[START Records shown]

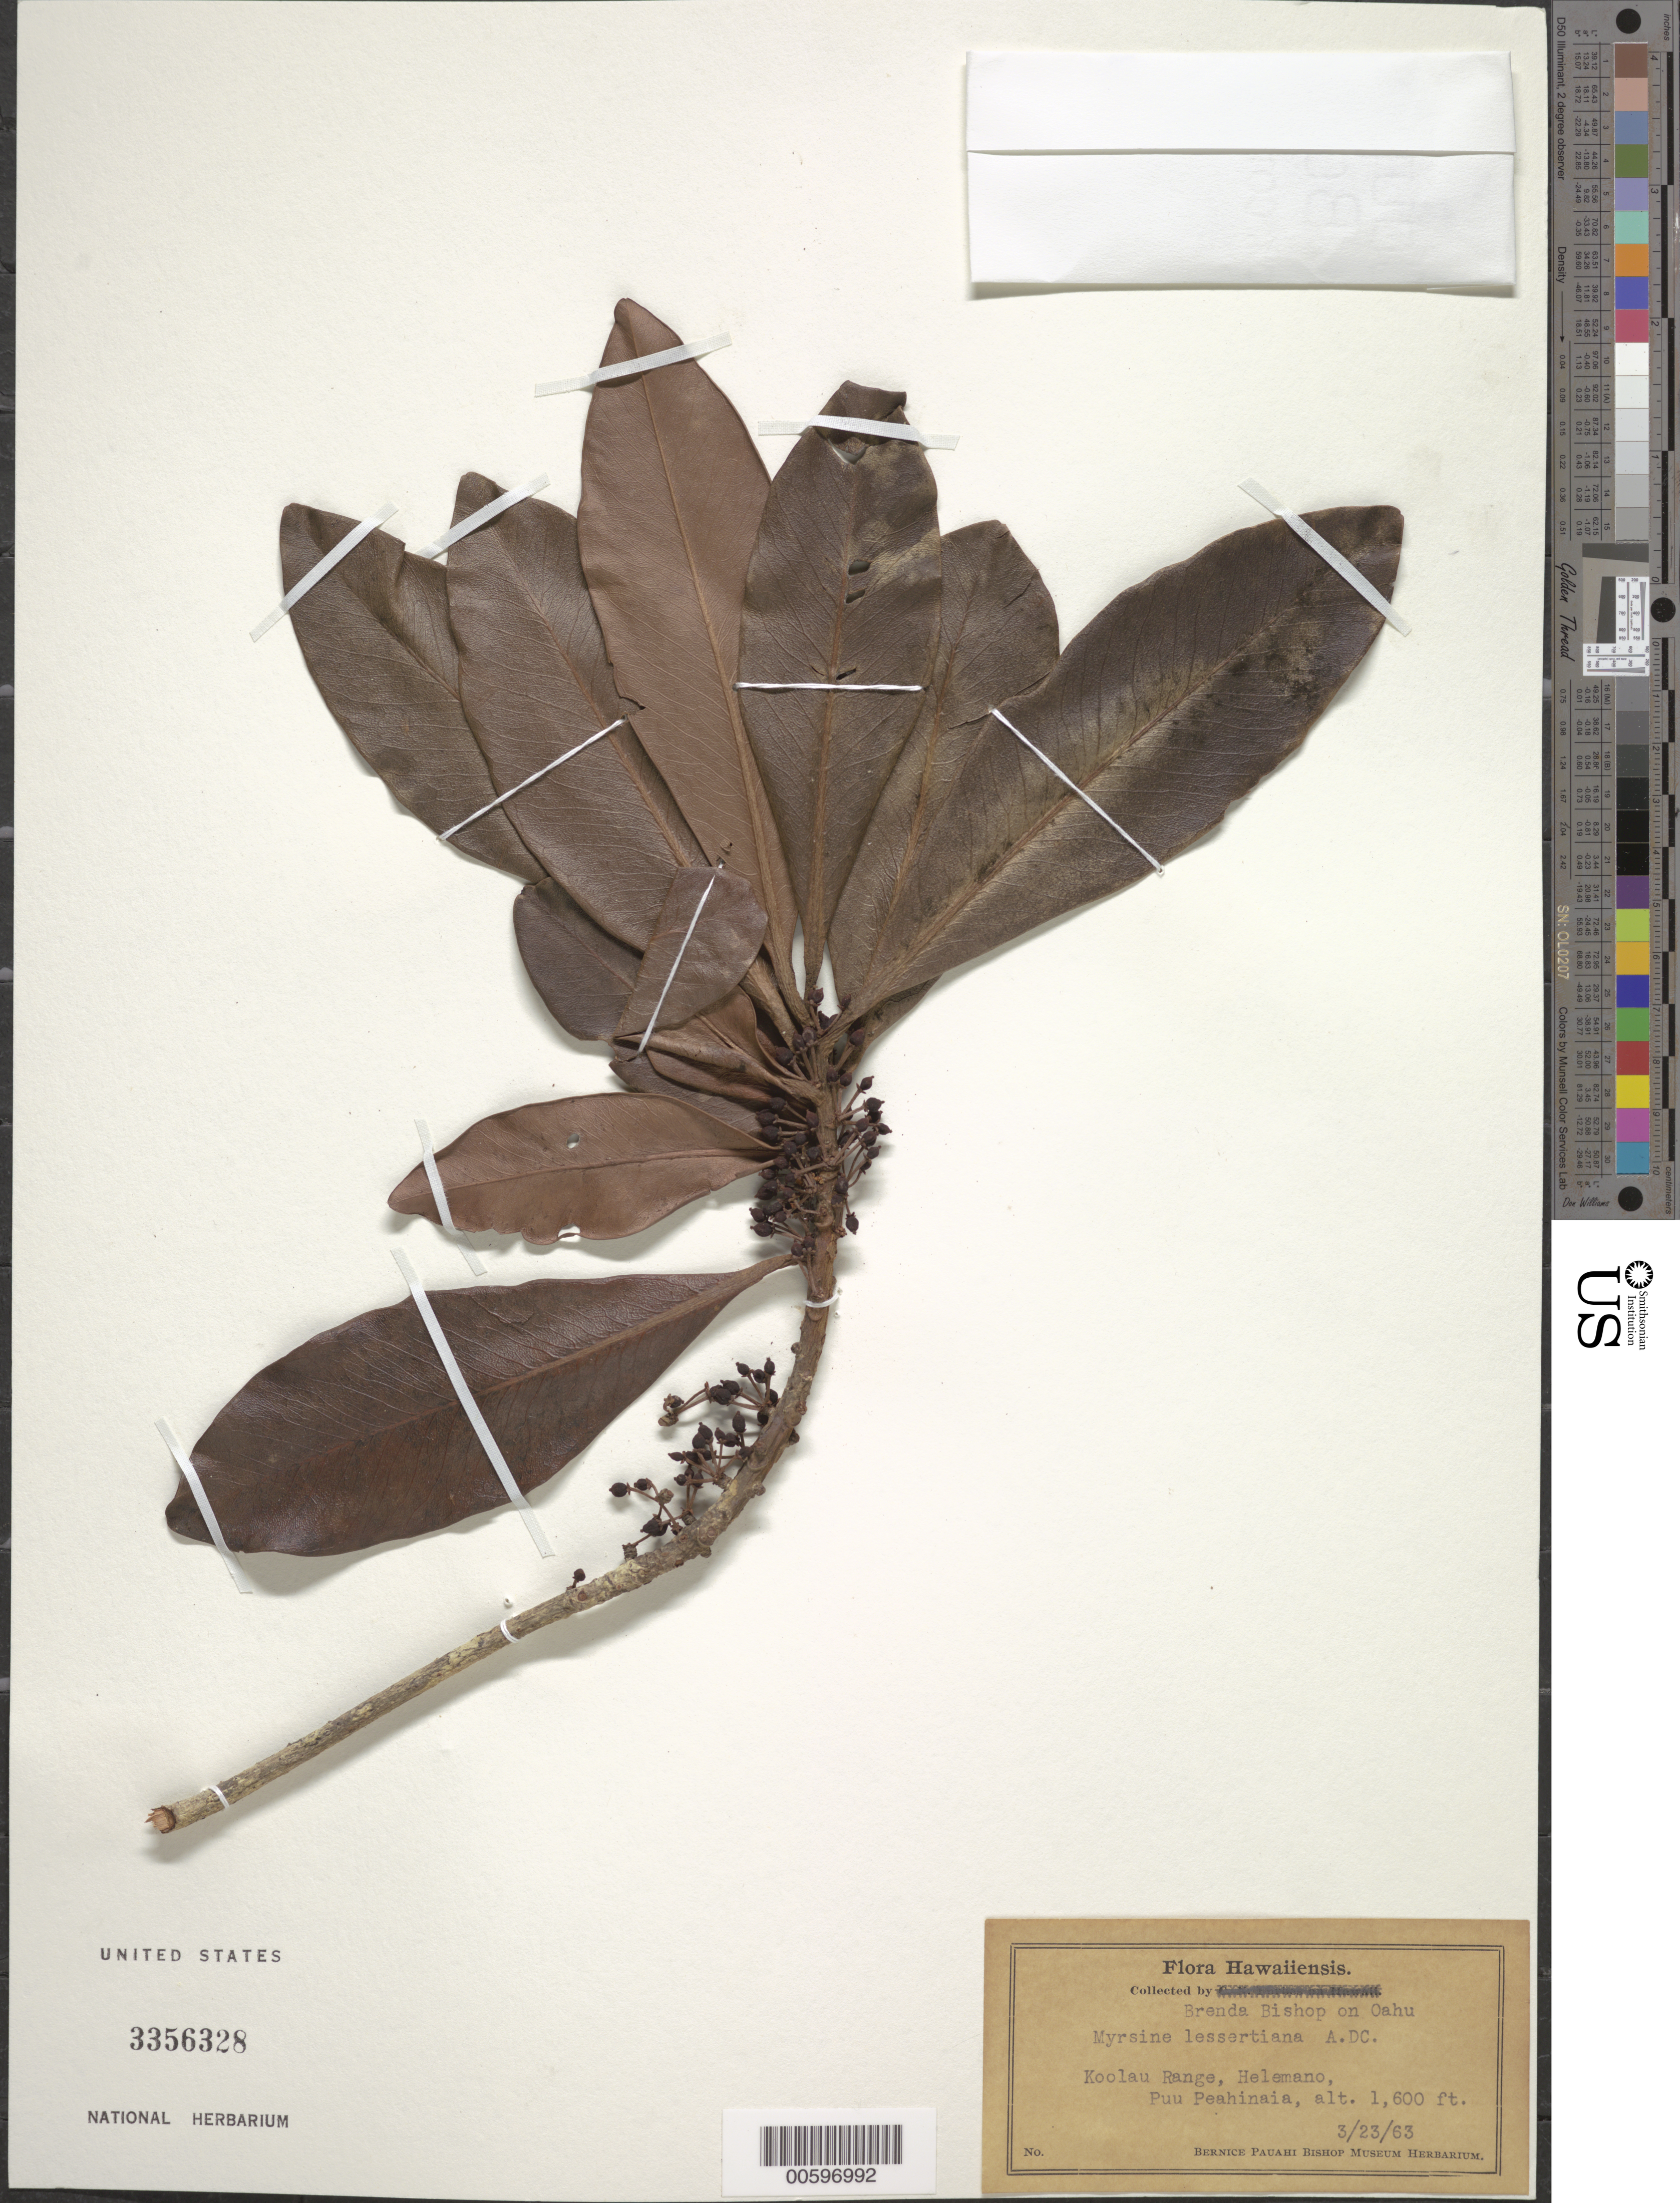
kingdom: Plantae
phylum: Tracheophyta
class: Magnoliopsida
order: Ericales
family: Primulaceae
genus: Myrsine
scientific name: Myrsine lessertiana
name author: A. DC.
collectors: B. Bishop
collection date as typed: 23 Mar 1963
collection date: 1963-03-23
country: United States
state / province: Hawaii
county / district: Honolulu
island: Oahu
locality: Koolau Range, Helemano, Puu Peahinaia.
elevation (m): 488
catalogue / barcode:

[END Records shown]

:: Prompt ::
Please copy the items from the line with "state / province: Hawaii" through the last line, swapping "locality" for "site" and leaving everything else as it is.

:: Written answer ::
state / province: Hawaii
county / district: Honolulu
island: Oahu
site: Koolau Range, Helemano, Puu Peahinaia.
elevation (m): 488
catalogue / barcode:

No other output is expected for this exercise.